Konak'ta bulunan Mimar Sinan İlkokulu'nda iddiaya göre 8 Kasım günü A. K. isimli öğretmen, çocuğu ile ilgilenmeyen bir veliyi uyardı. Duruma sinirlenen veli, ders esnasında sınıfa giderek, iddiaya göre öğrencilerinin gözü önünde öğretmeni saçından tutarak darp etti.
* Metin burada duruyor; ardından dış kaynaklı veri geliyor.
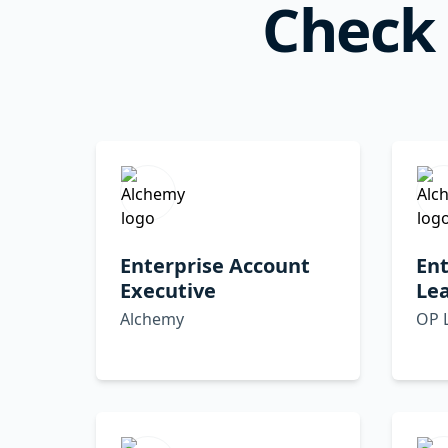
Check 
Enterprise Account
Ent
Executive
Lea
Alchemy
OP 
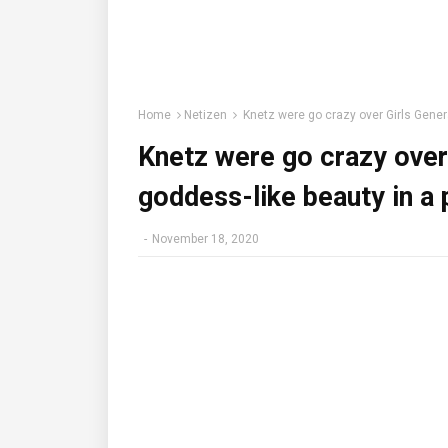
Home
Netizen
Knetz were go crazy over Girls Genera
Knetz were go crazy over
goddess-like beauty in a
-
November 18, 2020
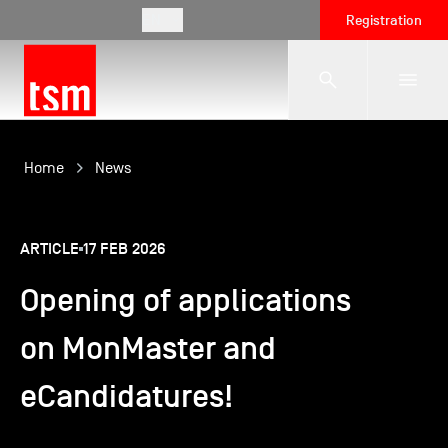
EN
Registration
The School
Home
News
Programmes
ARTICLE
17 FEB 2026
Opening of applications
Student Life
on MonMaster and
Corporate Relations
eCandidatures!
International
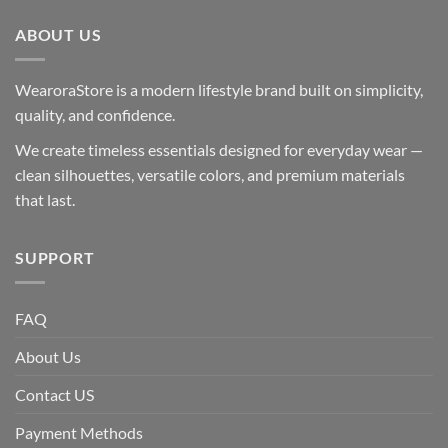
ABOUT US
WearoraStore is a modern lifestyle brand built on simplicity,
quality, and confidence.
We create timeless essentials designed for everyday wear —
clean silhouettes, versatile colors, and premium materials
that last.
SUPPORT
FAQ
About Us
Contact US
Payment Methods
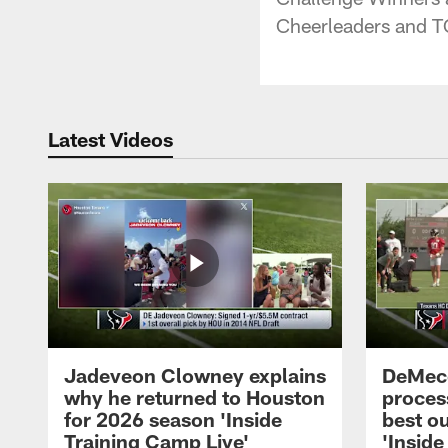
Cheerleaders and 
Latest Videos
Jadeveon Clowney explains
DeMeco
why he returned to Houston
process
for 2026 season 'Inside
best ou
Training Camp Live'
'Inside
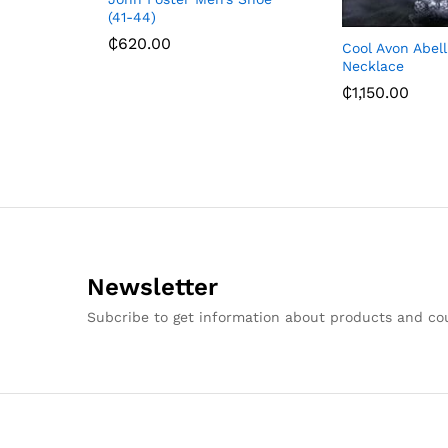
(41-44)
₵
620.00
Cool Avon Abel
Necklace
₵
1,150.00
Newsletter
Subcribe to get information about products and c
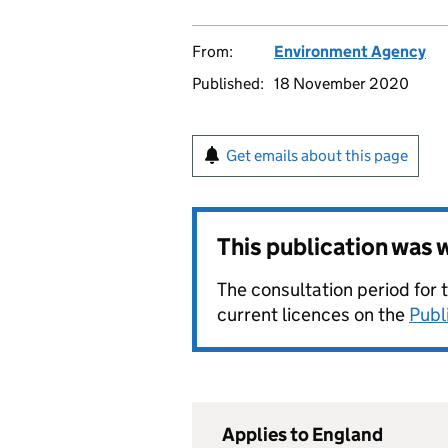
From:
Environment Agency
Published:
18 November 2020
Get emails about this page
This publication was
The consultation period for 
current licences on the
Publ
Applies to England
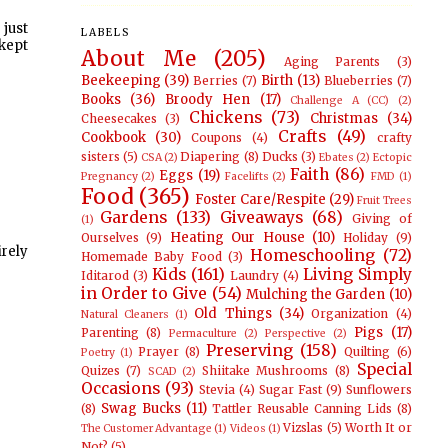
 just
LABELS
 kept
About Me
(205)
Aging Parents
(3)
Beekeeping
(39)
Birth
(13)
Berries
(7)
Blueberries
(7)
Books
(36)
Broody Hen
(17)
Challenge A (CC)
(2)
Chickens
(73)
Christmas
(34)
Cheesecakes
(3)
Crafts
(49)
Cookbook
(30)
Coupons
(4)
crafty
sisters
(5)
Diapering
(8)
Ducks
(3)
CSA
(2)
Ebates
(2)
Ectopic
Faith
(86)
Eggs
(19)
Pregnancy
(2)
Facelifts
(2)
FMD
(1)
Food
(365)
Foster Care/Respite
(29)
Fruit Trees
Gardens
(133)
Giveaways
(68)
Giving of
(1)
Heating Our House
(10)
Ourselves
(9)
Holiday
(9)
irely
Homeschooling
(72)
Homemade Baby Food
(3)
Kids
(161)
Living Simply
Iditarod
(3)
Laundry
(4)
in Order to Give
(54)
Mulching the Garden
(10)
Old Things
(34)
Organization
(4)
Natural Cleaners
(1)
Pigs
(17)
Parenting
(8)
Permaculture
(2)
Perspective
(2)
Preserving
(158)
Prayer
(8)
Quilting
(6)
Poetry
(1)
Special
Quizes
(7)
Shiitake Mushrooms
(8)
SCAD
(2)
Occasions
(93)
Stevia
(4)
Sugar Fast
(9)
Sunflowers
Swag Bucks
(11)
(8)
Tattler Reusable Canning Lids
(8)
Vizslas
(5)
Worth It or
The Customer Advantage
(1)
Videos
(1)
Not?
(5)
Olayın ardından savcılığa giderek, veli hakkında suç duyurusunda bulunduğu öğrenilen öğretmeni, eğitim sendikaları yalnız bırakmadı. Eğitim-İş, Eğitim -Sen ve Tük Eğitim-Sen şubeleri, herhangi bir sendikaya üye olmayan öğretmenin görev yaptığı okulun önünde basın açıklaması gerçekleştirdi.
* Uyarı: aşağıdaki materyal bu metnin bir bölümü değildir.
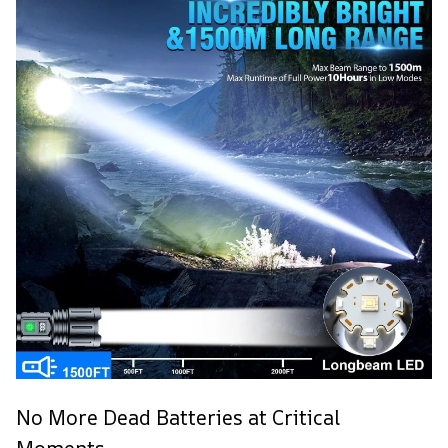
No More Dead Batteries at Critical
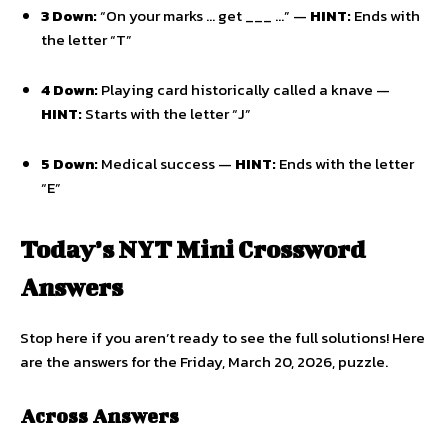
3 Down:
“On your marks … get ___ …” —
HINT:
Ends with
the letter “T”
4 Down:
Playing card historically called a knave —
HINT:
Starts with the letter “J”
5 Down:
Medical success —
HINT:
Ends with the letter
“E”
Today’s NYT Mini Crossword
Answers
Stop here if you aren’t ready to see the full solutions! Here
are the answers for the Friday, March 20, 2026, puzzle.
Across Answers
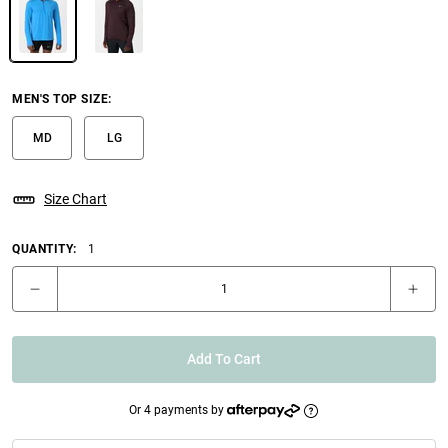
MEN'S TOP SIZE
:
MD
LG
Size Chart
QUANTITY:
1
Add To Cart
Or 4 payments by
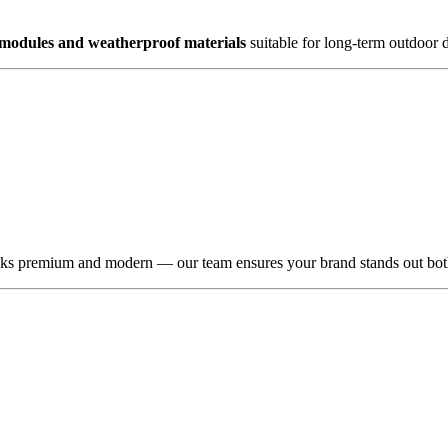
 modules and weatherproof materials
suitable for long-term outdoor d
oks premium and modern — our team ensures your brand stands out bot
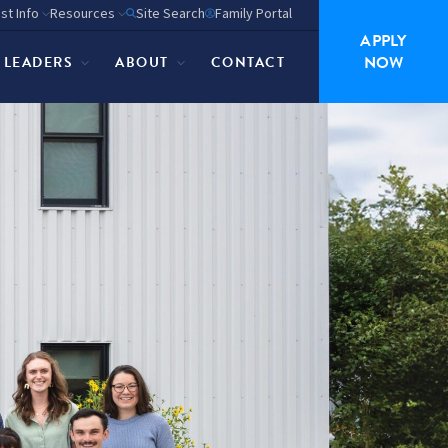
st Info
Resources
Site Search
Family Portal
APPLY
NOW
P LEADERS
ABOUT
CONTACT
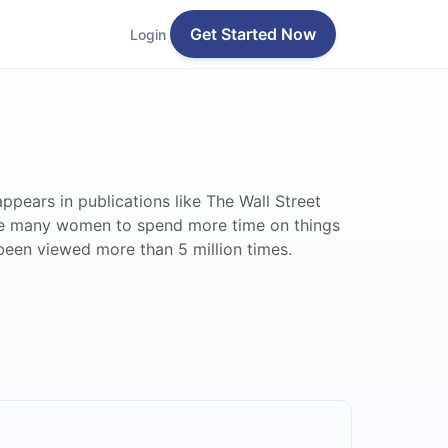
Get Started Now
Login
ears in publications like The Wall Street
re many women to spend more time on things
been viewed more than 5 million times.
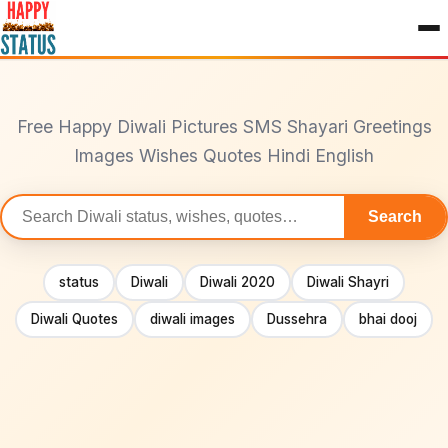
to
content
Free Happy Diwali Pictures SMS Shayari Greetings
Images Wishes Quotes Hindi English
Search
Search
statuses
status
Diwali
Diwali 2020
Diwali Shayri
Diwali Quotes
diwali images
Dussehra
bhai dooj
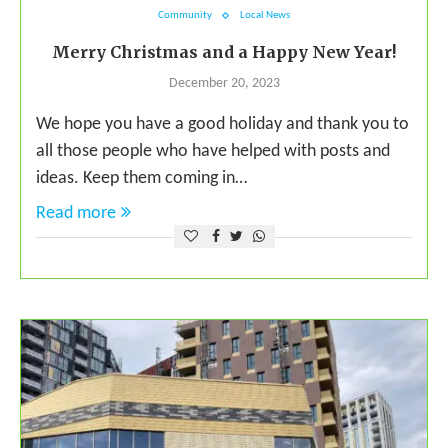
Community
Local News
Merry Christmas and a Happy New Year!
December 20, 2023
We hope you have a good holiday and thank you to
all those people who have helped with posts and
ideas. Keep them coming in…
Read more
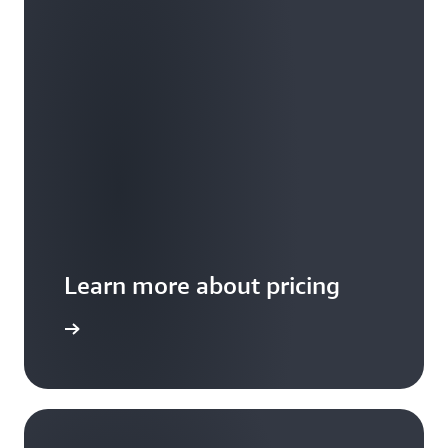
Learn more about pricing
 examples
Eğitim İş İzmir 1 Nolu Şube Örgütlenme Sekreteri Atilla Yazgan, öğretmenlik mesleğinin itibarsızlaştırıldığını ileri sürdü. Yazgan, Milli Eğitim Bakanlığı'nın (MEB) bu tür şiddet olayları karşısında kayıtsız kaldığını ileri sürdü. Okulda yaşanan olaya tepki gösteren Yazgan, Olaya tanık olan, bu okulda görev yapan eğitim emekçilerinden edindiğimiz bilgiye göre, çocuğunun eğitim ve öğretimi ile ilgilenmeyen ilgisiz, çocuğun vaktinde okula getiremeyen sorumsuz bir veli tarafından öğrencisinin iyiliği için yaptığı uyarılardan dolayı, ders esnasında sınıfı basarak öğrencilerin önünde, öğretmene hakaret etti. Öğretmen fiziki zorbalığa maruz kaldı dedi. Güvenlik zafiyetinin olduğunu savunan Yazgan, benzer olayların yaşanacağına dair endişe taşıdıklarını aktardı.
 
YASAL DÜZENLEME YAPILMALI'
 
Milli Eğitim Bakanlığı'nın iş güvenliği konusunda acilen sorumluluk alması gerektiğini vurgulayan Türk Eğitim Sen İzmir 3 Nolu Şube Başkanı Adnan Sarısayın da eğitim çalışanına yapılan saldırılar konusunda şikayet olmadan kamu davası açılmasını istedi. Bu konuda yasal düzenlemelerin yapılmasının önemine değinen Sarısayın, Veliler de öğretmene saygı duymalı. Öğretmeni korumak ülkenin geleceğini korumaktır. Biz böyle değildik. Bizim insanımız, bizim kültürümüz 'Bana bir harf öğretenin 40 yıl kölesi olurum' diyen bir kültürden geliyoruz. Lütfen öğretmene sahip çıkalım diye konuştu.
 
'SORUNU GİDERMEK MEB'İN GÖREVİ'
 
Eğitim Sen İzmir 1 Nolu Şube Yönetim Kurulu Üyesi Müjdat Çalış ise, şunları söyledi
 
Öğretmenlik gün geçtikçe değer kaybeden, itibarsızlaştırılmaya çalışılan bir meslek haline geldi. Hem sağlıkta hem de eğitimde yaşanan özelleştirilmeler, bu sürecin mihmandarlığını yaptı. Bugün yaşadığımız bu saldırının başka örneklerini başka okullarda da yaşıyoruz. Bu sorunu çözmek, sorunun giderilmesini sağlamak, MEB'in asli görevidir. Aydınlanma ışığı olan öğretmenlerin, onurluca mesleklerini yapabilecek koşulları hazırlamak, MEB'in görevidir. Ekonomik olarak dar boğaza sürüklenen öğretmenlerimiz, aynı zamanda mesleki saygınlıklarını yitirme tehlikesi ile yüz yüze. Hükümet, 3600 ek gösterge vaadinde bulundu. Enflasyonun geldiği noktada maaşlarımız yüzde 45 düzeyinde eridi.
 
Açıklamanın ardından eğitimciler dağıldı.